L’une des causes ce retard dans la numérisation est liée à la problématique des droits et à l’insécurité juridique qui en découle. La grande majorité (76 %) des films figurant dans les collections des archives cinématographiques est protégée par droit d’auteur, mais il manque de sources d’information centralisées permettant d’identifier les ayants droit. 60 % des longs métrages protégés par droit d’auteur sont par ailleurs des œuvres orphelines ou indisponibles dans le commerce.

Sur base d’une enquête réalisée auprès des cinémathèques européennes membres de l’ACE (Association des Cinémathèques Européennes), le rapport cherche à évaluer à la fois la demande de films et la mesure dans laquelle les archives cinématographiques sont en mesure d’y répondre, tout en soulignant les pratiques et dispositions existantes en matière d’accès aux films.

Cette première étude conclut que les principaux obstacles rencontrés par le patrimoine cinématographique européen sont semblables aux défis rencontrés par les œuvres art et essai européennes :

  • Le patrimoine cinématographique se transforme en marché de niche.
  • Les films du patrimoine cinématographique européen ont tendance à circuler moins largement que les films en général et moins que les œuvres du patrimoine cinématographique des Etats-Unis, notamment en raison de la fragmentation linguistique et culturelle.
  • Le patrimoine cinématographique nécessite un solide appui promotionnel pour rivaliser avec succès avec le contenu plus récent. Les reprogrammations en salles peuvent jouer un rôle pour accroître leur visibilité.
  • La VOD n’est pas encore un canal de distribution indépendant viable ; elle doit faire partie d’une stratégie de distribution plus vaste, incluant plusieurs canaux, pour maximiser les résultats promotionnels.
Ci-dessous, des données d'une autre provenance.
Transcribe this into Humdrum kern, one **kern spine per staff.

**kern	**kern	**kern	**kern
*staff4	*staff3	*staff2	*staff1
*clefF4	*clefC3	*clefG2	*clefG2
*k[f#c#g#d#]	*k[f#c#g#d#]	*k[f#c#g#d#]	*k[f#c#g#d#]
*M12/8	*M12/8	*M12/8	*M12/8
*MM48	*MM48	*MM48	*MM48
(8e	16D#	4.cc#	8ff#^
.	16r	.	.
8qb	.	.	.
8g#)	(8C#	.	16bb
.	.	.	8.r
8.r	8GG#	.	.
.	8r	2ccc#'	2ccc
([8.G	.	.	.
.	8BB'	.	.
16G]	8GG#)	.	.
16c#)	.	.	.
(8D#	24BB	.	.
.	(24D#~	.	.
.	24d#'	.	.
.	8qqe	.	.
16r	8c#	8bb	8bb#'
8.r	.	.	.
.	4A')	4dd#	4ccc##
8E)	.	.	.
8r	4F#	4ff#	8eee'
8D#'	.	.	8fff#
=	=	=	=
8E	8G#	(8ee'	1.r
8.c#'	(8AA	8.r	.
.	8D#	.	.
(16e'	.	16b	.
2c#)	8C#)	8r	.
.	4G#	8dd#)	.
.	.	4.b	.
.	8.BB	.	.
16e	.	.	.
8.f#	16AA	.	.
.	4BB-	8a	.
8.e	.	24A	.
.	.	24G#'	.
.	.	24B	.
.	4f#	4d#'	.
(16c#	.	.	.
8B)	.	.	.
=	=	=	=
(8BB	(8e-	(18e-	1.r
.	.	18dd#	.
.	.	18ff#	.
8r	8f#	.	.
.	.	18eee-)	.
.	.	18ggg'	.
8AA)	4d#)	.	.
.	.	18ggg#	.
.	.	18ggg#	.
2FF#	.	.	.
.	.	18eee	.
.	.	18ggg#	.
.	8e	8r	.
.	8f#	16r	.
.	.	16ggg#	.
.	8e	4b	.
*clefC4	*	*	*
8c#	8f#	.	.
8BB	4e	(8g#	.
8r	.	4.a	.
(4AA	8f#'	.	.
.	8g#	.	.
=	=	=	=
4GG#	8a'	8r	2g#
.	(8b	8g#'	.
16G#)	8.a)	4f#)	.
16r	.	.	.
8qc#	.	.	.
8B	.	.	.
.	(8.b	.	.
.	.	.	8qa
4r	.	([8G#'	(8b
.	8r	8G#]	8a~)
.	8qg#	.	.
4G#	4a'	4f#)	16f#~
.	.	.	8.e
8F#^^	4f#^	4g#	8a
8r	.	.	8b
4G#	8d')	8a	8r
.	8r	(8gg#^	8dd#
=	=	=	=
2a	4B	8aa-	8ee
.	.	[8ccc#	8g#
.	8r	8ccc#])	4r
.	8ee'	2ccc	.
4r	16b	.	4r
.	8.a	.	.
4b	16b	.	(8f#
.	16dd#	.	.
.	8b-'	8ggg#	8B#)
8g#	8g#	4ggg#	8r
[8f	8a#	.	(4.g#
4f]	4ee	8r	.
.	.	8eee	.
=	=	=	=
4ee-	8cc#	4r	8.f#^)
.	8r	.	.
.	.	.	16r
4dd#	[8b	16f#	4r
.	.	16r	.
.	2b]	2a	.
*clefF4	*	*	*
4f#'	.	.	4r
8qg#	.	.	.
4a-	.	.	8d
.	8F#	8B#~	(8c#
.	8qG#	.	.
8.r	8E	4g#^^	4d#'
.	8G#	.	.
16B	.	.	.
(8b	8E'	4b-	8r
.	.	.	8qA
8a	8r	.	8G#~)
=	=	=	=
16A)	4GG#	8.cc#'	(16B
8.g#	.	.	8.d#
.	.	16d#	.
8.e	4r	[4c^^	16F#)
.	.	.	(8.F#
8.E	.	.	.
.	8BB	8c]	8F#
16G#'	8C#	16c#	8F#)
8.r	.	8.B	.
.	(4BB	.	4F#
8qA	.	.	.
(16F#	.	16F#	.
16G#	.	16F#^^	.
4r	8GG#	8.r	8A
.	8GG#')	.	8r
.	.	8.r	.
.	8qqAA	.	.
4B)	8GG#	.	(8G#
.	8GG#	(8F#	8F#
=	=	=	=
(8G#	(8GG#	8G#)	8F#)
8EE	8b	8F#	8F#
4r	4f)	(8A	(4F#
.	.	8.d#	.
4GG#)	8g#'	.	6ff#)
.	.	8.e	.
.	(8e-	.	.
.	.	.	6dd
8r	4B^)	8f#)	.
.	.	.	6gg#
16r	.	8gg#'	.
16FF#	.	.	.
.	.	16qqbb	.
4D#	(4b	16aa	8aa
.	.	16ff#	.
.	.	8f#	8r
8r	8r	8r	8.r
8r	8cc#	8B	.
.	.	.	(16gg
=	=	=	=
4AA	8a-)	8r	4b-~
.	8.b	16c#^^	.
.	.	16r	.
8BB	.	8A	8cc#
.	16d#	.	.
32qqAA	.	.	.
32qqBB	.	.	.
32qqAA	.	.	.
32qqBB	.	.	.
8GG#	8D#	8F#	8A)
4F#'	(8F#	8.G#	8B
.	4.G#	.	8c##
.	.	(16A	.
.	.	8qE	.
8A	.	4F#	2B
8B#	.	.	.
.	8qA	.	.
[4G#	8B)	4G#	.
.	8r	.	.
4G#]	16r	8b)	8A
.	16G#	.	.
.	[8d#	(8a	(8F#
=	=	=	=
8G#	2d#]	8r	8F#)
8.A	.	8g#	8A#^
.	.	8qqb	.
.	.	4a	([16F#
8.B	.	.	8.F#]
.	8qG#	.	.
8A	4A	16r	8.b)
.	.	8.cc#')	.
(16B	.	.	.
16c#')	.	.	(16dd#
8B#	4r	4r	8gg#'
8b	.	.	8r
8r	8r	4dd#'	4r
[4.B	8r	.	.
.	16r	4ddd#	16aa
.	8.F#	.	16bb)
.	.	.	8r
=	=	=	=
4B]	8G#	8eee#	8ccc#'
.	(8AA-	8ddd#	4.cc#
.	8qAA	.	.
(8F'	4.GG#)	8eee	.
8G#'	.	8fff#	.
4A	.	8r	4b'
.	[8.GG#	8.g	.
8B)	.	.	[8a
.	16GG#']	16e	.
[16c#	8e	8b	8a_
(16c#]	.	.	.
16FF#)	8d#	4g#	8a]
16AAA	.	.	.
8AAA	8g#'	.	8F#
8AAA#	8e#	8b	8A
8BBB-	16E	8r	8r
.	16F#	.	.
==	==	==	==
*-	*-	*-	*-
Cette étude réalisée par Gilles Fontaine et Patrizia Simone est la seconde partie d’un projet de recherche plus large sur le patrimoine cinématographique, financé par la Commission européenne; la première phase du projet ( L’exploitation des œuvres du patrimoine cinématographique à l’ère numérique -EN) s’était intéressée à la valeur commerciale des œuvres du patrimoine cinématographique sur les différents canaux de distribution (cinéma, chaînes TV, DVD, VOD).